GREENWICH VILLAGE (WABC) -- Witches and skeletons marched alongside presidential candidates while a banana rubbed elbows with a jailbird, superheroes shared pavement with SpongeBobs and a butterfly strolled alongside a pirate on Saturday night as the annual Greenwich Village Halloween Parade made its way through downtown Manhattan.
Maria Adobes, 27, was celebrating her first Halloween in the United States. The 27-year-old from Valencia, Spain, is completing a three-month research internship at New York University and said she had to check out the parade, which is touted by organizers as the largest public Halloween celebration in the nation.
"I'm a skeleton, but with a little bit of glamour," she said as she admired the throngs of costume-clad revelers packing Sixth Avenue. "In Spain we have Day of the Dead, but there's no party."
Hordes of spectators watched as thousands marched through the streets to loud music and collective cheers.
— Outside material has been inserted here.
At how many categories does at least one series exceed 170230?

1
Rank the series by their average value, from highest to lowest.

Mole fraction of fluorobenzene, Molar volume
Open to anyone in a costume, the freewheeling spectacle started in 1973 with a puppeteer marching with his family and grew into a televised extravaganza.
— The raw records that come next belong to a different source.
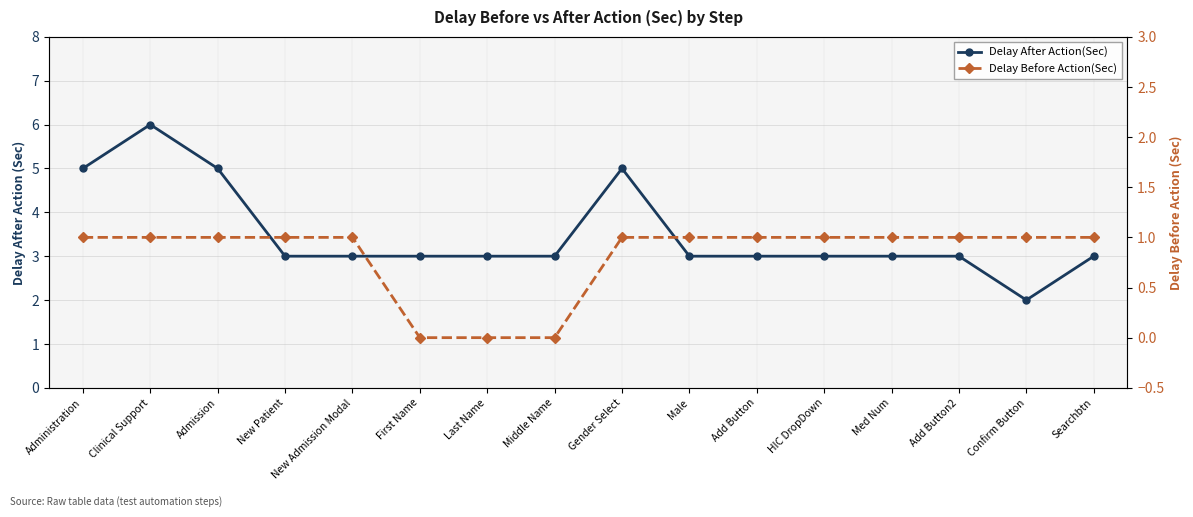

Is it true that Delay After Action(Sec) equals 3 at Add Button2?

True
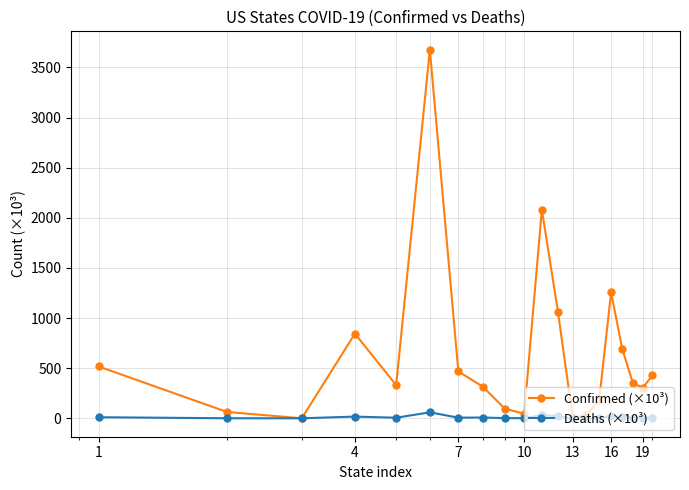

What is the difference between the second highest and minimum values in the Confirmed (×10³) series?

2081.8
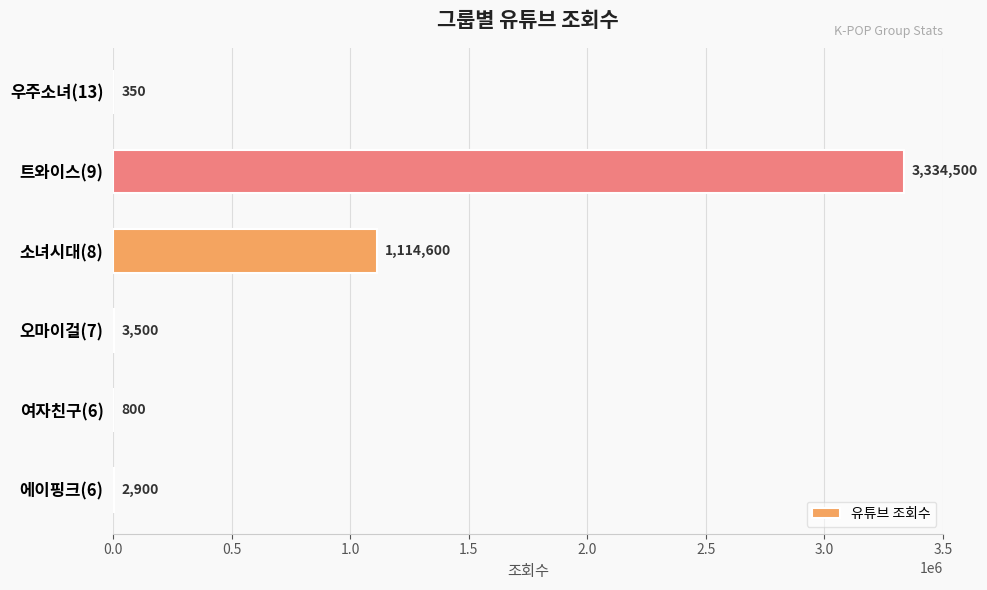

At which label is the value closest to 1667425?

소녀시대(8)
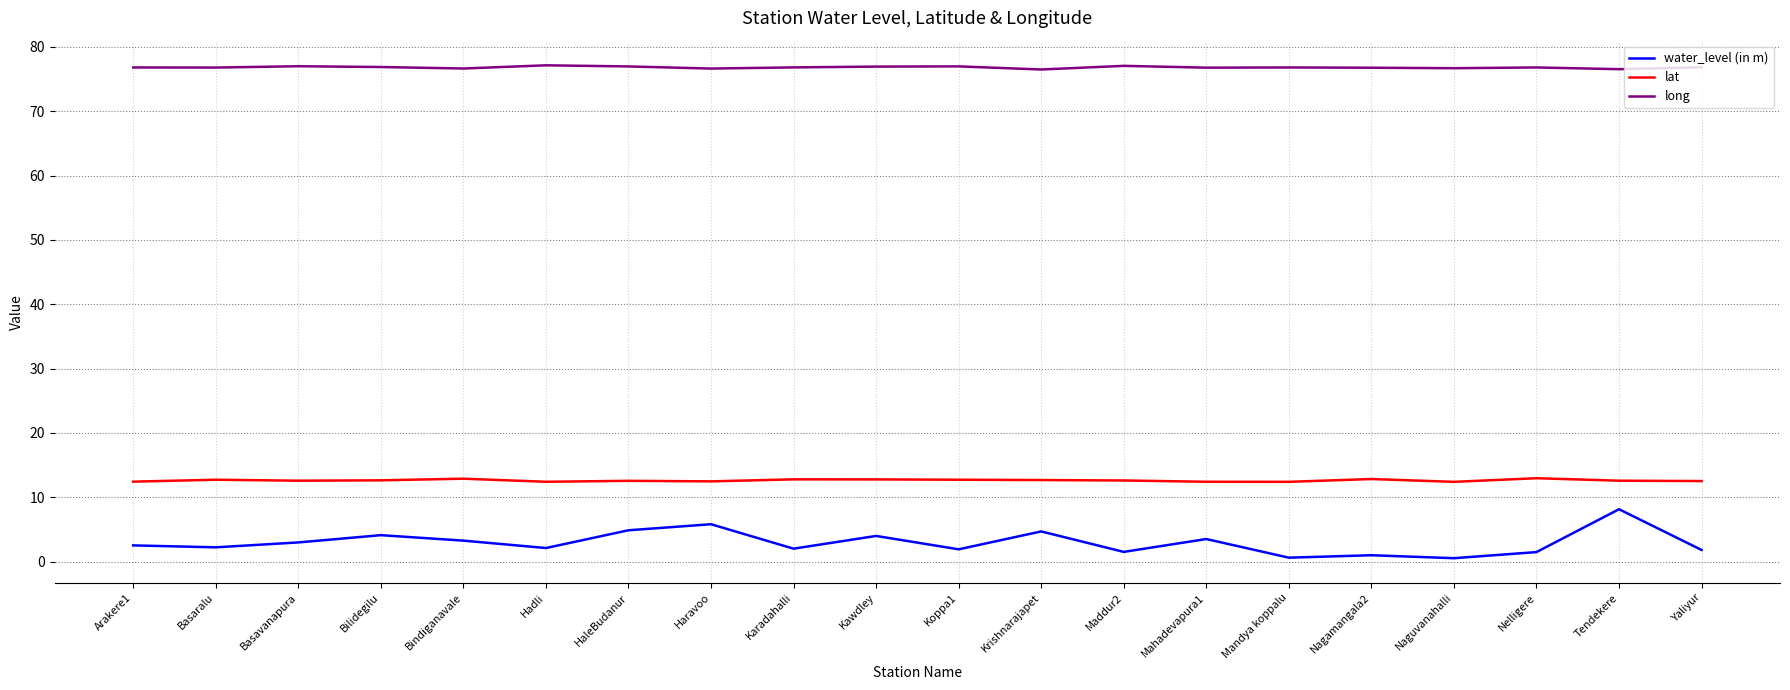

Is it true that water_level (in m) equals 3.5 at Mahadevapura1?

True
For 49-year-old Kevin Dalton, the parade is a personal tradition. He's attended since it started 42 years ago.
"There are a lot of parades in New York," he said. "But this is the most colorful and creative of all of them."
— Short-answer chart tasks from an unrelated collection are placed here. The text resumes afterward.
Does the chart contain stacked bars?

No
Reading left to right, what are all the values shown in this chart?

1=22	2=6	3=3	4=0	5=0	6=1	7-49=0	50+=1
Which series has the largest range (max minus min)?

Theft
While predictably rife with witches, zombies and other Halloween staples, the costume lineup tends to be something of a reflection of the news and entertainment of the times.
This year, some celebrators touted costumes mocking presidential candidates on both sides of the aisle and others wore the uniforms of New York Mets players. Last year, marchers in hazardous-materials suits evoked the Ebola epidemic, the 2013 parade featured a number of people dressed as chemistry teacher-turned-drug kingpin Walter White from AMC's "Breaking Bad," and Occupy Wall Street supporters went as corporate vampires and "laissez fairies" in the protest movement's heyday in 2011.
Valerie Taylor, of Winfield Park, New Jersey, spent months working on her costume: a detailed rendition of a character in the 1988 film "Beetlejuice," whose torso and fishnet-stockinged legs sit beguilingly - but separately - on a sofa.
"I really love Halloween," she said.